Berlin. In der Ausstellung „Spandau Prison“ gibt es immer wieder Neues und historisch Interessantes zu entdecken, auch bei der Recherche.
Von Frank Bürger
Nicht unweit der Melanchthonkirche befand sich in Spandau das weltbekannte Kriegsverbrechergefängnis. Die Zitadelle beschäftigt sich weiter mit dem „Spandau Prison“

Kaum etwas erinnert in der Spandauer Wilhelmstadt an das Gefängnis, das hier einst stand. Heute befinden sich hier ein Parkplatz und ein Kaufland.
Am 18. Juli 1947 landete eine Dakota auf dem Flugplatz von Berlin-Gatow in den Strahlen einer späten Nachmittagssonne. Als die Maschine ausgerollt war, hielt neben ihr ein Bus der Royal Air Force aus gewelltem Stahlblech und mit vergitterten Fenstern.
Aus dem Flugzeug stiegen sieben Männer, jeder mit Handschellen an einen US-Soldaten gefesselt: die künftigen Insassen des alliierten Kriegsverbrecher-Gefängnisses in Spandau.
Baldur von Schirach, der 40 Jahre alte Nazi-Jugendführer, kletterte in den Bus. Ein schlanker Mann, der die Häftlingsnummer 1 hatte.

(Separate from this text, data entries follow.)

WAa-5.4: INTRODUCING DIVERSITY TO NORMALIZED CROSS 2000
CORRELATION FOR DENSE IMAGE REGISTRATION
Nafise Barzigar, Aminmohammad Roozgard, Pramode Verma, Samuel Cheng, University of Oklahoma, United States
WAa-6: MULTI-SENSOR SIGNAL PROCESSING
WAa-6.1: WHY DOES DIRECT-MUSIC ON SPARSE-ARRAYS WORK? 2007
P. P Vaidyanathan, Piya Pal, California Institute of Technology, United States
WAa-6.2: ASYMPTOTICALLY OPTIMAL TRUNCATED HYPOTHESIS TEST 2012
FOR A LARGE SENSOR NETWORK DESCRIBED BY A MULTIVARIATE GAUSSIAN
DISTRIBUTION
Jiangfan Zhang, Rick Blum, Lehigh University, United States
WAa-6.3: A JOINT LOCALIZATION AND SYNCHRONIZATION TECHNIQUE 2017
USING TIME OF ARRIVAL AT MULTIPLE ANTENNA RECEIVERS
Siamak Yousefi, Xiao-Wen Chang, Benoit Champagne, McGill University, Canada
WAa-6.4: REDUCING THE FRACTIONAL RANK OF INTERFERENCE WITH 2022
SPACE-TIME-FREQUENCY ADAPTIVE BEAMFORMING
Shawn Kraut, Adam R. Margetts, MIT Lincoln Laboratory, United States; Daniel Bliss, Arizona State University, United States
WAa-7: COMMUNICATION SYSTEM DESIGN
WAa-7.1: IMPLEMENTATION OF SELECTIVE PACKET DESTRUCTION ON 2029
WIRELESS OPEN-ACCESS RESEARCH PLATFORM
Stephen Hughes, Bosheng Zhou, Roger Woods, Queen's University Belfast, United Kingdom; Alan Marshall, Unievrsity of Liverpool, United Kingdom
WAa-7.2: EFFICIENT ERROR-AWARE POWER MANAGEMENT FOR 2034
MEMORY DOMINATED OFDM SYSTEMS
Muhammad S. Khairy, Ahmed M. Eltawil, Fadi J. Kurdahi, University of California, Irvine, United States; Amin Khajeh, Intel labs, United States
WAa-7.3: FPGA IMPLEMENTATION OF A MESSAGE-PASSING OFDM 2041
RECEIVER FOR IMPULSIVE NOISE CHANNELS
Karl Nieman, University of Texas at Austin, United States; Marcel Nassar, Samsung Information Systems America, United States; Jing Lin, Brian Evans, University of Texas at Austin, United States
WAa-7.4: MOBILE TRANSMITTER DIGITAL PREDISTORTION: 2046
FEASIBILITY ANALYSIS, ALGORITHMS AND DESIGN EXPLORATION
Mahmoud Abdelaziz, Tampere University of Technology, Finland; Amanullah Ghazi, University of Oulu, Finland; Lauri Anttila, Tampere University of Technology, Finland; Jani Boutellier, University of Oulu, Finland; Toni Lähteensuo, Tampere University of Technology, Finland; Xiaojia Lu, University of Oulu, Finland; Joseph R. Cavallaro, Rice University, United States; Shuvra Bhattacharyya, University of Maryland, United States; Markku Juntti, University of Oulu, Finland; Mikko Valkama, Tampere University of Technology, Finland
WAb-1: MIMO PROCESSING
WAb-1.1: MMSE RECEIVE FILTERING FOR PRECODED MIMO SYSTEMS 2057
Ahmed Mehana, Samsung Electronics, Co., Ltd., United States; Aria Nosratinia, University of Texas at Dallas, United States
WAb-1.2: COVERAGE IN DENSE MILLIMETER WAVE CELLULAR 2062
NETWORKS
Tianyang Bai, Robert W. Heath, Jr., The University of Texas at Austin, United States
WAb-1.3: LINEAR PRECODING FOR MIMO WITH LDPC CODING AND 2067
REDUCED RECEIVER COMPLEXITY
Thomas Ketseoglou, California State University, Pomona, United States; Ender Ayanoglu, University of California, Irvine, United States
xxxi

Er war vom Internationalen Militärtribunal in Nürnberg zu 20 Jahren Haft verurteilt worden.
Neben ihm nahm Karl Dönitz Platz, 55 Jahre alt, einst Oberbefehlshaber der Kriegsmarine. Mit ausdruckslosem Gesicht wartete Dönitz auf die Abfahrt. Er war Nummer 2. Sein Urteil: zehn Jahre. Konstantin Freiherr von Neurath, 74 Jahre alt, jeder Zoll ein Berufsdiplomat, früherer Reichsprotektor von Böhmen und Mähren, war Nummer 3. Er hatte 15 Jahre bekommen.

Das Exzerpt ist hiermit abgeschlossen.